Team-Building à la carbonara

Où l’on retrouve le directeur des ventes LE Guilloux dans l’exercice incontournables, en ce début d’année, de la motivation d’équipe.Chiffre d’affaire amputé d’un tiers, départs plus ou moins volontaires au sein de l’équipe, suppression pure et simple de la rémunération variable…

2009 avait laissé l’équipe des commerciaux dans un état proche de la dévastation. Et ils n’avaient touché cette année que 13 mois de salaire (ce qui, au passage, ne choquait personne d’autre qu’eux dans l’entreprise).

Mais le pire était ailleurs. Le Guilloux, le directeur des ventes, qui avait pour habitude de faire valoir que c’était lui qui fournissait l’eau au moulin, était désormais perçu comme un fauteur de crise, un vil malthusien, un tarisseur de source. Et ça, Le Guilloux, homme de croissance en costume italien, ne le supportait plus.

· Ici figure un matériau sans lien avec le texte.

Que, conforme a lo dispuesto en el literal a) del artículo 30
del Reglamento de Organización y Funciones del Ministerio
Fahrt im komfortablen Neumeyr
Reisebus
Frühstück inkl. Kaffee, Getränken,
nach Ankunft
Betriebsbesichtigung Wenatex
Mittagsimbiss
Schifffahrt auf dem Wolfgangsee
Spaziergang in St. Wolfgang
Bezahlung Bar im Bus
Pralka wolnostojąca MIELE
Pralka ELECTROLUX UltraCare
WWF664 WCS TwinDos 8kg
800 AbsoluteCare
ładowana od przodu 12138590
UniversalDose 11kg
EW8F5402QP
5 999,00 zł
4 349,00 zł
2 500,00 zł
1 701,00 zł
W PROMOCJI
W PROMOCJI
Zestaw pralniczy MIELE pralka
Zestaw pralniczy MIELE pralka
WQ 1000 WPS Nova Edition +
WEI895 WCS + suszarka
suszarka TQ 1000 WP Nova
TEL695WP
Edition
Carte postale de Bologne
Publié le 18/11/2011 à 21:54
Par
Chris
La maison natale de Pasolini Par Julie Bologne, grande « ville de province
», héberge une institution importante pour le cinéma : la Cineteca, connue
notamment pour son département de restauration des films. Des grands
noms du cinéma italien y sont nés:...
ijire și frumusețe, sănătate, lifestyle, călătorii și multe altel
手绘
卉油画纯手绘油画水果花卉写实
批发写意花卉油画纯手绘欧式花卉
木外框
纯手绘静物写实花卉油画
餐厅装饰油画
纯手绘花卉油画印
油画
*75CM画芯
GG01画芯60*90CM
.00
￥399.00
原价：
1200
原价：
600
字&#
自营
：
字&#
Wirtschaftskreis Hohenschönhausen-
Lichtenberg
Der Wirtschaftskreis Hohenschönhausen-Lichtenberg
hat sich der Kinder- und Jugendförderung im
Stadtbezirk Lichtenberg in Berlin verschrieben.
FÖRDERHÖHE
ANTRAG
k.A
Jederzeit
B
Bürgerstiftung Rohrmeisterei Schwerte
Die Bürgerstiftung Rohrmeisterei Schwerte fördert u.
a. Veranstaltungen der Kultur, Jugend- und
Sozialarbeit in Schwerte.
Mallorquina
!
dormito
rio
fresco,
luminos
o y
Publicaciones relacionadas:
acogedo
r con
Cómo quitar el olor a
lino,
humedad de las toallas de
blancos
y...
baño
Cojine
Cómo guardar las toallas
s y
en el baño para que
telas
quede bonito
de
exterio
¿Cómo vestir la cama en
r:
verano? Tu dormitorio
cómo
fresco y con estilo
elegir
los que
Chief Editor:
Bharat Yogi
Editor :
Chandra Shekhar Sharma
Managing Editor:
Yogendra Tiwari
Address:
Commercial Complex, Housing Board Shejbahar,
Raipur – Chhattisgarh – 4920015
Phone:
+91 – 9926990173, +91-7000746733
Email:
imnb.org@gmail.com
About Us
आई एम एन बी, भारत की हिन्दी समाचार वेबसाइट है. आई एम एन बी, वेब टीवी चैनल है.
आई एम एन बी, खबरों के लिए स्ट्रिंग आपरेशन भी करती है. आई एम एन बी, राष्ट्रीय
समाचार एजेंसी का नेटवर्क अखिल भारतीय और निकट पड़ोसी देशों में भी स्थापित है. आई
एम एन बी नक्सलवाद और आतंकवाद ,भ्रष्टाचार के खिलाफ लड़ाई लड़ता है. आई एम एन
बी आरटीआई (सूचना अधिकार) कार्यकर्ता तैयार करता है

Aussi avait il lancé une opération stratégique interne humblement intitulée « road to rebirth » (ses cours d’anglais commençaient à porter). Le plan d’attaque se déroulait en 3 temps :

  1. Gonflage à bloc des vendeurs ;
  2. Explosion par le haut des objectifs 2010 ;
  3. Sécurisation d’un niveau de rémunération personnelle qui lui permettrait à nouveau d’être jalousé par toute la boîte.

Le team building commencerait ce midi chez Mario, le restaurant italien du coin, avec la garde rapprochée de Le Guilloux : ses 3 directeurs de clientèle.

Mario, le patron (il se prénommait en réalité Cédric), s’évertuait à affecter un très approximatif accent italien. Surtout, c’était le champion de l’abréviation culinaire, particularité qui, selon lui, contribuait à renforcer le côté professionnel du service.

-« alors aujourd’hui, mes seigneurs, nous avons tomates-mozza`en entrée, suivi par des spaghetti bolo`ou des penne à la carbo` . »

L’équipe de Le Guilloux fit son choix.

-« Et avec ça, qu’est-ce qu’on boit ? Un petit beaujo` ? »

-« Giiiiino (il s’appelait en fait Kader), hurla Mario-Cédric à travers la salle, une bouteille de beaujo`et 2 grandes San Pe`. »

Une tranche de mozza`au bout de la fourchette, Le Guilloux entreprit ses directeurs de clientèle façon commando.

-« Les gars, en 2009, la crise financière nous a tondu comme des agneaux, je veux des chiens de guerre. »

-« Giiiiino, un autre beaujo`pour la quattro ! »

-« Vous allez me visiter tous les clients en porte-feuille.Objectif :+20%. »

-« D’accord, mais… » se risqua un des directeurs de clientèle, immédiatement interrompu par Le Guilloux :

-« toi tu es plus près de la porte que de l’augmentation. »Le silence se fit.

Quand vinrent les desserts-3 tira`et  une salade de fruits-, le directeur des ventes Le Guilloux avait réussi à installer parmi ses collaborateurs ce climat si caractéristique de son management : 50% de crainte du chef, 40% d’appât du gain, 10% de beaujolais.

-« Giiiiino, 2 capu`, 2 expressos et 4 grappa, pour la quattro ! ».

L’opération « road to rebirth » était en marche.